TASK REQUIREMENTS: Return the data below in full. Keep each character unchanged.

(Stored items)
*** Begin section ***

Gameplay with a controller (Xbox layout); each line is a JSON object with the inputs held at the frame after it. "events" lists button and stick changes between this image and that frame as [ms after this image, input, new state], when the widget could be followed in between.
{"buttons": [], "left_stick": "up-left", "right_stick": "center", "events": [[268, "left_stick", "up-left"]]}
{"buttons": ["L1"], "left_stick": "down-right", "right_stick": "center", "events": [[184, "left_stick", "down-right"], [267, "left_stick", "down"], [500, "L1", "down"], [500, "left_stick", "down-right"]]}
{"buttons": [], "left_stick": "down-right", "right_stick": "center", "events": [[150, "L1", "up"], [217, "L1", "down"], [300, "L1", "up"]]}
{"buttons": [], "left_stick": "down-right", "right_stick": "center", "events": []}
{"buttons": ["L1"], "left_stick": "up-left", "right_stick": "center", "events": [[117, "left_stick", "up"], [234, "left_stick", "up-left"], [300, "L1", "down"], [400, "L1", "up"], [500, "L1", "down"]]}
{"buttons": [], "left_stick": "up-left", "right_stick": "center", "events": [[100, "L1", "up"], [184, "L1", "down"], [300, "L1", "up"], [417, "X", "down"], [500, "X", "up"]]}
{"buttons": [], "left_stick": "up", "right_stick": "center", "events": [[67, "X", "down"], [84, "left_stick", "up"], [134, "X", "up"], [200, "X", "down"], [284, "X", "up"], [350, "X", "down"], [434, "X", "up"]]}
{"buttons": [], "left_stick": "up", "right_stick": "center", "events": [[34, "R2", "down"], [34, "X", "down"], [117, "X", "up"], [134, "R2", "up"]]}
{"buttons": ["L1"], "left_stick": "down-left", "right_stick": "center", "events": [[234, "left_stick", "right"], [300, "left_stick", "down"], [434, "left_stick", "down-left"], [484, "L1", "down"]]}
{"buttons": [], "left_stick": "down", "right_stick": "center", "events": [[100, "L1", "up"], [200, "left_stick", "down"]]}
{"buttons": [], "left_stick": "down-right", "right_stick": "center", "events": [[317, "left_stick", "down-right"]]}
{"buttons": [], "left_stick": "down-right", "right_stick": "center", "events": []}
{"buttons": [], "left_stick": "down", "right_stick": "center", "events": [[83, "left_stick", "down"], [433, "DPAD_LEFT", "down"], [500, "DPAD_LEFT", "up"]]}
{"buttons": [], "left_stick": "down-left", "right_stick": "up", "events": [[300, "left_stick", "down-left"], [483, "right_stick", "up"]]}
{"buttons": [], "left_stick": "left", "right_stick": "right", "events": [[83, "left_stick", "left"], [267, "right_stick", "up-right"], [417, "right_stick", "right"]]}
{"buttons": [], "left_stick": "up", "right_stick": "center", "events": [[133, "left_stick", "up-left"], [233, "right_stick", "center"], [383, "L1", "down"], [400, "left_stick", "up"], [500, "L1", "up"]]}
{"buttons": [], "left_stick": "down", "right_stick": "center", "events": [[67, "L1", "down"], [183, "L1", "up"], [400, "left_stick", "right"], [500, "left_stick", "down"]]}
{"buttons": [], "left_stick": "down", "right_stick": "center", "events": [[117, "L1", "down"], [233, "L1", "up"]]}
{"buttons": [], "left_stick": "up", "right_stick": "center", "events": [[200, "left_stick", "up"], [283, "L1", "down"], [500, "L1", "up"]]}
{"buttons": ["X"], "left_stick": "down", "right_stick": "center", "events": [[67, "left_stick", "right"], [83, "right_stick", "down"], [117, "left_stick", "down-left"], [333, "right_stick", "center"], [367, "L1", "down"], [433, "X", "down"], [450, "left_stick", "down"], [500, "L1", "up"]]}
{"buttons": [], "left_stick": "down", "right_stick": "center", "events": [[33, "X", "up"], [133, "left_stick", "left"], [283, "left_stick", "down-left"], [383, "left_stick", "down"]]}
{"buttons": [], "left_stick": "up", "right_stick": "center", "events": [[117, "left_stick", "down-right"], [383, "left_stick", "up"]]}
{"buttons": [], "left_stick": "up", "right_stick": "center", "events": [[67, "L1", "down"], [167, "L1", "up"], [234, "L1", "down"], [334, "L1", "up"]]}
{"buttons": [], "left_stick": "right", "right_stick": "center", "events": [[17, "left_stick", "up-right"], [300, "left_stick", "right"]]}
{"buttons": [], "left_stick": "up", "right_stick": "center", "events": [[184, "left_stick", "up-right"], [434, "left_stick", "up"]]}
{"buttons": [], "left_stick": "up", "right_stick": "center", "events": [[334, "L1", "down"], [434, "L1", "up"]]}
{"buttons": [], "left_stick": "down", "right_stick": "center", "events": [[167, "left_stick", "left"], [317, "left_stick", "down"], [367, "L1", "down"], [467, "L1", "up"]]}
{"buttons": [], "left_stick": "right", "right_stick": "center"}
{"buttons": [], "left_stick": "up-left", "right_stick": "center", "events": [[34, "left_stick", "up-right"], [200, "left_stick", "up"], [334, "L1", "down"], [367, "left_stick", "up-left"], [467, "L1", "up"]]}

*** End section ***

ANSWER TO THE PROBLEM:
Gameplay with a controller (Xbox layout); each line is a JSON object with the inputs held at the frame after it. "events" lists button and stick changes between this image and that frame as [ms after this image, input, new state], when the widget could be followed in between.
{"buttons": [], "left_stick": "up-left", "right_stick": "center", "events": [[268, "left_stick", "up-left"]]}
{"buttons": ["L1"], "left_stick": "down-right", "right_stick": "center", "events": [[184, "left_stick", "down-right"], [267, "left_stick", "down"], [500, "L1", "down"], [500, "left_stick", "down-right"]]}
{"buttons": [], "left_stick": "down-right", "right_stick": "center", "events": [[150, "L1", "up"], [217, "L1", "down"], [300, "L1", "up"]]}
{"buttons": [], "left_stick": "down-right", "right_stick": "center", "events": []}
{"buttons": ["L1"], "left_stick": "up-left", "right_stick": "center", "events": [[117, "left_stick", "up"], [234, "left_stick", "up-left"], [300, "L1", "down"], [400, "L1", "up"], [500, "L1", "down"]]}
{"buttons": [], "left_stick": "up-left", "right_stick": "center", "events": [[100, "L1", "up"], [184, "L1", "down"], [300, "L1", "up"], [417, "X", "down"], [500, "X", "up"]]}
{"buttons": [], "left_stick": "up", "right_stick": "center", "events": [[67, "X", "down"], [84, "left_stick", "up"], [134, "X", "up"], [200, "X", "down"], [284, "X", "up"], [350, "X", "down"], [434, "X", "up"]]}
{"buttons": [], "left_stick": "up", "right_stick": "center", "events": [[34, "R2", "down"], [34, "X", "down"], [117, "X", "up"], [134, "R2", "up"]]}
{"buttons": ["L1"], "left_stick": "down-left", "right_stick": "center", "events": [[234, "left_stick", "right"], [300, "left_stick", "down"], [434, "left_stick", "down-left"], [484, "L1", "down"]]}
{"buttons": [], "left_stick": "down", "right_stick": "center", "events": [[100, "L1", "up"], [200, "left_stick", "down"]]}
{"buttons": [], "left_stick": "down-right", "right_stick": "center", "events": [[317, "left_stick", "down-right"]]}
{"buttons": [], "left_stick": "down-right", "right_stick": "center", "events": []}
{"buttons": [], "left_stick": "down", "right_stick": "center", "events": [[83, "left_stick", "down"], [433, "DPAD_LEFT", "down"], [500, "DPAD_LEFT", "up"]]}
{"buttons": [], "left_stick": "down-left", "right_stick": "up", "events": [[300, "left_stick", "down-left"], [483, "right_stick", "up"]]}
{"buttons": [], "left_stick": "left", "right_stick": "right", "events": [[83, "left_stick", "left"], [267, "right_stick", "up-right"], [417, "right_stick", "right"]]}
{"buttons": [], "left_stick": "up", "right_stick": "center", "events": [[133, "left_stick", "up-left"], [233, "right_stick", "center"], [383, "L1", "down"], [400, "left_stick", "up"], [500, "L1", "up"]]}
{"buttons": [], "left_stick": "down", "right_stick": "center", "events": [[67, "L1", "down"], [183, "L1", "up"], [400, "left_stick", "right"], [500, "left_stick", "down"]]}
{"buttons": [], "left_stick": "down", "right_stick": "center", "events": [[117, "L1", "down"], [233, "L1", "up"]]}
{"buttons": [], "left_stick": "up", "right_stick": "center", "events": [[200, "left_stick", "up"], [283, "L1", "down"], [500, "L1", "up"]]}
{"buttons": ["X"], "left_stick": "down", "right_stick": "center", "events": [[67, "left_stick", "right"], [83, "right_stick", "down"], [117, "left_stick", "down-left"], [333, "right_stick", "center"], [367, "L1", "down"], [433, "X", "down"], [450, "left_stick", "down"], [500, "L1", "up"]]}
{"buttons": [], "left_stick": "down", "right_stick": "center", "events": [[33, "X", "up"], [133, "left_stick", "left"], [283, "left_stick", "down-left"], [383, "left_stick", "down"]]}
{"buttons": [], "left_stick": "up", "right_stick": "center", "events": [[117, "left_stick", "down-right"], [383, "left_stick", "up"]]}
{"buttons": [], "left_stick": "up", "right_stick": "center", "events": [[67, "L1", "down"], [167, "L1", "up"], [234, "L1", "down"], [334, "L1", "up"]]}
{"buttons": [], "left_stick": "right", "right_stick": "center", "events": [[17, "left_stick", "up-right"], [300, "left_stick", "right"]]}
{"buttons": [], "left_stick": "up", "right_stick": "center", "events": [[184, "left_stick", "up-right"], [434, "left_stick", "up"]]}
{"buttons": [], "left_stick": "up", "right_stick": "center", "events": [[334, "L1", "down"], [434, "L1", "up"]]}
{"buttons": [], "left_stick": "down", "right_stick": "center", "events": [[167, "left_stick", "left"], [317, "left_stick", "down"], [367, "L1", "down"], [467, "L1", "up"]]}
{"buttons": [], "left_stick": "right", "right_stick": "center"}
{"buttons": [], "left_stick": "up-left", "right_stick": "center", "events": [[34, "left_stick", "up-right"], [200, "left_stick", "up"], [334, "L1", "down"], [367, "left_stick", "up-left"], [467, "L1", "up"]]}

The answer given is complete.